**Exercise brief:**
Nothing may be dropped. Retype the whole listing exactly.

+++ Dataset entries +++

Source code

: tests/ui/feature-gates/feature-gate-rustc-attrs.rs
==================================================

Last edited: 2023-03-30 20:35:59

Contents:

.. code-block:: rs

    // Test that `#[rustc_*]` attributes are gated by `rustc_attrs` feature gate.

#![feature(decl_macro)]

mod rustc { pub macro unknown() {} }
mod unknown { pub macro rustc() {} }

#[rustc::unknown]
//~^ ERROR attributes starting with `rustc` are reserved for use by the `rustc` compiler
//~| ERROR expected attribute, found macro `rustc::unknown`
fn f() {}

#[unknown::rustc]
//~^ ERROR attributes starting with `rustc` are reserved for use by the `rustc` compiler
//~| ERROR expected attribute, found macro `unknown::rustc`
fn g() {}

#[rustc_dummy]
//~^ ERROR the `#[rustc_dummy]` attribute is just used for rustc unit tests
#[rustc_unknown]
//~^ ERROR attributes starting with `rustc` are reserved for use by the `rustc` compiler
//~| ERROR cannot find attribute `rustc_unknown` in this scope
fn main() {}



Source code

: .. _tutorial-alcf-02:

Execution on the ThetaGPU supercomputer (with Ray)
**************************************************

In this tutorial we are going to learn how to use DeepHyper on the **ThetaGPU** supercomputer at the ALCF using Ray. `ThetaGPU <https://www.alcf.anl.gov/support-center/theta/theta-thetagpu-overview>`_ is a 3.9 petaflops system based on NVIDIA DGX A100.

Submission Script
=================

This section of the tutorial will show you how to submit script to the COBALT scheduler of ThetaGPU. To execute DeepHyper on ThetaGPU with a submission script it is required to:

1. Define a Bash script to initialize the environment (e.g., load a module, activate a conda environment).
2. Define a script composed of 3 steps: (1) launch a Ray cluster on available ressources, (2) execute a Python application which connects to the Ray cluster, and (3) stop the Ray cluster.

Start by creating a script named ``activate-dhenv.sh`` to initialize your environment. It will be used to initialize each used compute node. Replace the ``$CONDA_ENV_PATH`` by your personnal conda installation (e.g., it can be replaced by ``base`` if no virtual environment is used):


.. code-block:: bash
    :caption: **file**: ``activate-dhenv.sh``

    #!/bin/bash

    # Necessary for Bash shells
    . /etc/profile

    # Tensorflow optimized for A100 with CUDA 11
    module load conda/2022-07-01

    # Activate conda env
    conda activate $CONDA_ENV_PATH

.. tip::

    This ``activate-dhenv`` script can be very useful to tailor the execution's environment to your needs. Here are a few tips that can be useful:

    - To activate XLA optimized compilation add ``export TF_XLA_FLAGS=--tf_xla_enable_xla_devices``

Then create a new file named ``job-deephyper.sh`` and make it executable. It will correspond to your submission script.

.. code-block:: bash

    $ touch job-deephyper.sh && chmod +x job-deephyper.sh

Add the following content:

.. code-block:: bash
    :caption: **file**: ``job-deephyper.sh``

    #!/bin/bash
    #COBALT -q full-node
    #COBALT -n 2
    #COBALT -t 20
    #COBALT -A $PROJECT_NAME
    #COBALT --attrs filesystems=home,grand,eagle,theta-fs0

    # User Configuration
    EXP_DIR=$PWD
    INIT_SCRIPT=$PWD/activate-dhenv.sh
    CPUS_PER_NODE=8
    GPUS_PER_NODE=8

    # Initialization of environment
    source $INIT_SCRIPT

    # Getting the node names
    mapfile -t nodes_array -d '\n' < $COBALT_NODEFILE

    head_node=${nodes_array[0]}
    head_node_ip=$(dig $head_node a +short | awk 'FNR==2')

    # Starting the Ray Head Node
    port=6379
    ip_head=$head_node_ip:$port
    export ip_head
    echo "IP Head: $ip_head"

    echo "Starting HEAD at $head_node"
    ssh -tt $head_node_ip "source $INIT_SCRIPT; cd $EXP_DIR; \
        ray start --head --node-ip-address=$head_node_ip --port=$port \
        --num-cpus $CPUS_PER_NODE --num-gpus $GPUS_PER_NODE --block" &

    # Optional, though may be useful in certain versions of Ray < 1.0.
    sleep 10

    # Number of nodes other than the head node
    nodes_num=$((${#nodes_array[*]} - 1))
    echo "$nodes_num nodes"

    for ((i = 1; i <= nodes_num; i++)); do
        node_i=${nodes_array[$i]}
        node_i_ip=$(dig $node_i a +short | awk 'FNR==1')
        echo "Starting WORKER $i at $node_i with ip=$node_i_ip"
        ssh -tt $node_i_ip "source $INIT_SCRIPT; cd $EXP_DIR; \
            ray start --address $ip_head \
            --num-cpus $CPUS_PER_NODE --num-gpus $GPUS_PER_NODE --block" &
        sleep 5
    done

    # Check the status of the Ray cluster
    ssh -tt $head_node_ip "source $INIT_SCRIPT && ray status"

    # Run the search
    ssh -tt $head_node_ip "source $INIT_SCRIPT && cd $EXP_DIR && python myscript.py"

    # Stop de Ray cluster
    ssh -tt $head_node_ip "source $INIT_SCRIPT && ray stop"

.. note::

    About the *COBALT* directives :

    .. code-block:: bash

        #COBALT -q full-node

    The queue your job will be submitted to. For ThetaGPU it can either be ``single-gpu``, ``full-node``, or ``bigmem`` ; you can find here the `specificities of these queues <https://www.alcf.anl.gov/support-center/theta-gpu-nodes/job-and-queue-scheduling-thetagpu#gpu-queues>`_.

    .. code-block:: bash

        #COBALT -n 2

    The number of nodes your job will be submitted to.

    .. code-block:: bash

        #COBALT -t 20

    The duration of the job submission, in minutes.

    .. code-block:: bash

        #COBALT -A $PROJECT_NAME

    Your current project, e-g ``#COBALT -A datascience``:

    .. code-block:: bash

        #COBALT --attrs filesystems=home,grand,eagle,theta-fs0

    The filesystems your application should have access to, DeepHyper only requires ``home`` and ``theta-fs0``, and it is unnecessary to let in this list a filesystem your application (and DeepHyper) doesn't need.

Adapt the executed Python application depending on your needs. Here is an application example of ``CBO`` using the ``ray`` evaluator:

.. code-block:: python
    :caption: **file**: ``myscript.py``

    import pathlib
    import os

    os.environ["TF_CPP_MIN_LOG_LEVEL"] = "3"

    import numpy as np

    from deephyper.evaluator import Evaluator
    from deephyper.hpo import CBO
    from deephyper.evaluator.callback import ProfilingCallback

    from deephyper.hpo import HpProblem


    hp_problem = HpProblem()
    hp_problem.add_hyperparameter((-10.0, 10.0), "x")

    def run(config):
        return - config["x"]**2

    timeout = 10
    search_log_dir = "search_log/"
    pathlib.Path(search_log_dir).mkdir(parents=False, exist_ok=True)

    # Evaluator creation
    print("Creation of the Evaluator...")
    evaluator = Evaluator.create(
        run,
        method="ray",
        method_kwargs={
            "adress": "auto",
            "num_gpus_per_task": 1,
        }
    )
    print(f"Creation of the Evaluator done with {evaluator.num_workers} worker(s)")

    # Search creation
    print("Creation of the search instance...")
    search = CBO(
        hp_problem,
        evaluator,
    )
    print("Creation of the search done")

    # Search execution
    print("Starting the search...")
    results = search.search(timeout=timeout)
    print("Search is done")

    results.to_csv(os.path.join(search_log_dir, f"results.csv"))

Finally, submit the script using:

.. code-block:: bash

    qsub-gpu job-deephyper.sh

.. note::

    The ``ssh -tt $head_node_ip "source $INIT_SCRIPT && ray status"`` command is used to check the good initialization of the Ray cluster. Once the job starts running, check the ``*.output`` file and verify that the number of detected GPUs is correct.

+++

**Reply:**
Source code

: tests/ui/feature-gates/feature-gate-rustc-attrs.rs
==================================================

Last edited: 2023-03-30 20:35:59

Contents:

.. code-block:: rs

    // Test that `#[rustc_*]` attributes are gated by `rustc_attrs` feature gate.

#![feature(decl_macro)]

mod rustc { pub macro unknown() {} }
mod unknown { pub macro rustc() {} }

#[rustc::unknown]
//~^ ERROR attributes starting with `rustc` are reserved for use by the `rustc` compiler
//~| ERROR expected attribute, found macro `rustc::unknown`
fn f() {}

#[unknown::rustc]
//~^ ERROR attributes starting with `rustc` are reserved for use by the `rustc` compiler
//~| ERROR expected attribute, found macro `unknown::rustc`
fn g() {}

#[rustc_dummy]
//~^ ERROR the `#[rustc_dummy]` attribute is just used for rustc unit tests
#[rustc_unknown]
//~^ ERROR attributes starting with `rustc` are reserved for use by the `rustc` compiler
//~| ERROR cannot find attribute `rustc_unknown` in this scope
fn main() {}



Source code

: .. _tutorial-alcf-02:

Execution on the ThetaGPU supercomputer (with Ray)
**************************************************

In this tutorial we are going to learn how to use DeepHyper on the **ThetaGPU** supercomputer at the ALCF using Ray. `ThetaGPU <https://www.alcf.anl.gov/support-center/theta/theta-thetagpu-overview>`_ is a 3.9 petaflops system based on NVIDIA DGX A100.

Submission Script
=================

This section of the tutorial will show you how to submit script to the COBALT scheduler of ThetaGPU. To execute DeepHyper on ThetaGPU with a submission script it is required to:

1. Define a Bash script to initialize the environment (e.g., load a module, activate a conda environment).
2. Define a script composed of 3 steps: (1) launch a Ray cluster on available ressources, (2) execute a Python application which connects to the Ray cluster, and (3) stop the Ray cluster.

Start by creating a script named ``activate-dhenv.sh`` to initialize your environment. It will be used to initialize each used compute node. Replace the ``$CONDA_ENV_PATH`` by your personnal conda installation (e.g., it can be replaced by ``base`` if no virtual environment is used):


.. code-block:: bash
    :caption: **file**: ``activate-dhenv.sh``

    #!/bin/bash

    # Necessary for Bash shells
    . /etc/profile

    # Tensorflow optimized for A100 with CUDA 11
    module load conda/2022-07-01

    # Activate conda env
    conda activate $CONDA_ENV_PATH

.. tip::

    This ``activate-dhenv`` script can be very useful to tailor the execution's environment to your needs. Here are a few tips that can be useful:

    - To activate XLA optimized compilation add ``export TF_XLA_FLAGS=--tf_xla_enable_xla_devices``

Then create a new file named ``job-deephyper.sh`` and make it executable. It will correspond to your submission script.

.. code-block:: bash

    $ touch job-deephyper.sh && chmod +x job-deephyper.sh

Add the following content:

.. code-block:: bash
    :caption: **file**: ``job-deephyper.sh``

    #!/bin/bash
    #COBALT -q full-node
    #COBALT -n 2
    #COBALT -t 20
    #COBALT -A $PROJECT_NAME
    #COBALT --attrs filesystems=home,grand,eagle,theta-fs0

    # User Configuration
    EXP_DIR=$PWD
    INIT_SCRIPT=$PWD/activate-dhenv.sh
    CPUS_PER_NODE=8
    GPUS_PER_NODE=8

    # Initialization of environment
    source $INIT_SCRIPT

    # Getting the node names
    mapfile -t nodes_array -d '\n' < $COBALT_NODEFILE

    head_node=${nodes_array[0]}
    head_node_ip=$(dig $head_node a +short | awk 'FNR==2')

    # Starting the Ray Head Node
    port=6379
    ip_head=$head_node_ip:$port
    export ip_head
    echo "IP Head: $ip_head"

    echo "Starting HEAD at $head_node"
    ssh -tt $head_node_ip "source $INIT_SCRIPT; cd $EXP_DIR; \
        ray start --head --node-ip-address=$head_node_ip --port=$port \
        --num-cpus $CPUS_PER_NODE --num-gpus $GPUS_PER_NODE --block" &

    # Optional, though may be useful in certain versions of Ray < 1.0.
    sleep 10

    # Number of nodes other than the head node
    nodes_num=$((${#nodes_array[*]} - 1))
    echo "$nodes_num nodes"

    for ((i = 1; i <= nodes_num; i++)); do
        node_i=${nodes_array[$i]}
        node_i_ip=$(dig $node_i a +short | awk 'FNR==1')
        echo "Starting WORKER $i at $node_i with ip=$node_i_ip"
        ssh -tt $node_i_ip "source $INIT_SCRIPT; cd $EXP_DIR; \
            ray start --address $ip_head \
            --num-cpus $CPUS_PER_NODE --num-gpus $GPUS_PER_NODE --block" &
        sleep 5
    done

    # Check the status of the Ray cluster
    ssh -tt $head_node_ip "source $INIT_SCRIPT && ray status"

    # Run the search
    ssh -tt $head_node_ip "source $INIT_SCRIPT && cd $EXP_DIR && python myscript.py"

    # Stop de Ray cluster
    ssh -tt $head_node_ip "source $INIT_SCRIPT && ray stop"

.. note::

    About the *COBALT* directives :

    .. code-block:: bash

        #COBALT -q full-node

    The queue your job will be submitted to. For ThetaGPU it can either be ``single-gpu``, ``full-node``, or ``bigmem`` ; you can find here the `specificities of these queues <https://www.alcf.anl.gov/support-center/theta-gpu-nodes/job-and-queue-scheduling-thetagpu#gpu-queues>`_.

    .. code-block:: bash

        #COBALT -n 2

    The number of nodes your job will be submitted to.

    .. code-block:: bash

        #COBALT -t 20

    The duration of the job submission, in minutes.

    .. code-block:: bash

        #COBALT -A $PROJECT_NAME

    Your current project, e-g ``#COBALT -A datascience``:

    .. code-block:: bash

        #COBALT --attrs filesystems=home,grand,eagle,theta-fs0

    The filesystems your application should have access to, DeepHyper only requires ``home`` and ``theta-fs0``, and it is unnecessary to let in this list a filesystem your application (and DeepHyper) doesn't need.

Adapt the executed Python application depending on your needs. Here is an application example of ``CBO`` using the ``ray`` evaluator:

.. code-block:: python
    :caption: **file**: ``myscript.py``

    import pathlib
    import os

    os.environ["TF_CPP_MIN_LOG_LEVEL"] = "3"

    import numpy as np

    from deephyper.evaluator import Evaluator
    from deephyper.hpo import CBO
    from deephyper.evaluator.callback import ProfilingCallback

    from deephyper.hpo import HpProblem


    hp_problem = HpProblem()
    hp_problem.add_hyperparameter((-10.0, 10.0), "x")

    def run(config):
        return - config["x"]**2

    timeout = 10
    search_log_dir = "search_log/"
    pathlib.Path(search_log_dir).mkdir(parents=False, exist_ok=True)

    # Evaluator creation
    print("Creation of the Evaluator...")
    evaluator = Evaluator.create(
        run,
        method="ray",
        method_kwargs={
            "adress": "auto",
            "num_gpus_per_task": 1,
        }
    )
    print(f"Creation of the Evaluator done with {evaluator.num_workers} worker(s)")

    # Search creation
    print("Creation of the search instance...")
    search = CBO(
        hp_problem,
        evaluator,
    )
    print("Creation of the search done")

    # Search execution
    print("Starting the search...")
    results = search.search(timeout=timeout)
    print("Search is done")

    results.to_csv(os.path.join(search_log_dir, f"results.csv"))

Finally, submit the script using:

.. code-block:: bash

    qsub-gpu job-deephyper.sh

.. note::

    The ``ssh -tt $head_node_ip "source $INIT_SCRIPT && ray status"`` command is used to check the good initialization of the Ray cluster. Once the job starts running, check the ``*.output`` file and verify that the number of detected GPUs is correct.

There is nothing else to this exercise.